Efficient local control is of importance to prevent regional recurrence and minimize risks of distant failure [19, 20]. The effort of local control may be hampered by a delayed application of radiotherapy after surgery, especially in node-positive, outside growth, or margin-positive tumors. In such circumstances, the risk of early tumor relapse is much more common, and as a result, the application of additional radiation is usually given way to stronger systemic therapies for recurrence tumors. Unlike traditional modalities of radiotherapy, the major advantage of SBRT is its capacity of delivering a high biologically effective dose while minimizing the dose to surrounding tissue in a few days [6]. These characteristics make SBRT a good choice for rapid delivery of radiation prior to systemic chemotherapy while omitting the risk of interrupting the initiation of chemotherapy. In this study, the total dose of SBRT was 25 Gy in 5 fractions. It was optimistically estimated to be finished in 5 days to minimize interruption to chemotherapy. However, the interruption was markedly underestimated, as shown in this study the median delay of chemotherapy was 21 days. Another concern is the relatively low dose of SBRT. A recent study demonstrates increasing doses of CRT is associated with better survival [18]. Actually, in some studies showing improved survival with the use of adjuvant CRT, the cumulative doses were 50 Gy or even higher [21, 22]. While in EORTC and ESPAC-1 trials that showed no or even deleterious effect of CRT, the cumulative dose was both 40 Gy [5, 23]. Taken together, the underestimated interruption to chemotherapy and a relatively low dose of SBRT might contribute to the failure of this trial.

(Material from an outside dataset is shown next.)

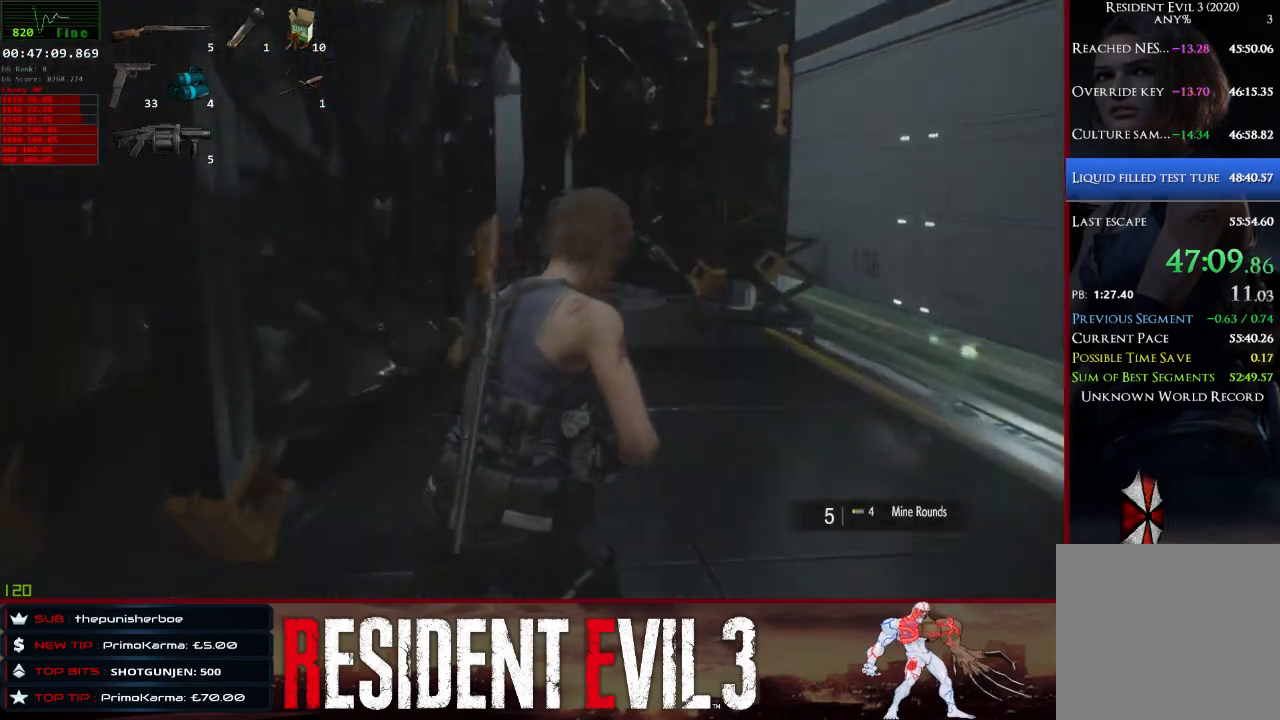
{"keys": ["shift", "w"], "mouse": [], "events": []}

In this trial, the incidence of first distal metastasis was much more common than first locoregional recurrence. Although it’s well recognized that locoregional recurrence is difficult to get detected unequivocally on imaging, the large proportion of distal metastasis indicated the systemic nature of tumor relapse in the trial population, which may also add to the explanation of SBRT’s failure. Considering neoadjuvant chemotherapy and radiation become more commonly used, resulting in higher rates of systemic control and nodal sterilization prior to surgery, the benefit of local control in the adjuvant setting may become even less attractive.

This study has several limitations that should be acknowledged. First, it’s a single-center trial, which may potentially limit external validity. Another limitation is related to the small sample size, which impaired a robust analysis. Finally, the study design may hamper the ability to get the predicted results, including the relatively lower dose of SBRT and the unexpected longer delay of initiation of chemotherapy.

Conclusions

This single-center, randomized controlled clinical trial showed that the addition of SBRT in the adjuvant setting didn’t improved local control of disease or patients’ survival in stage II PDAC.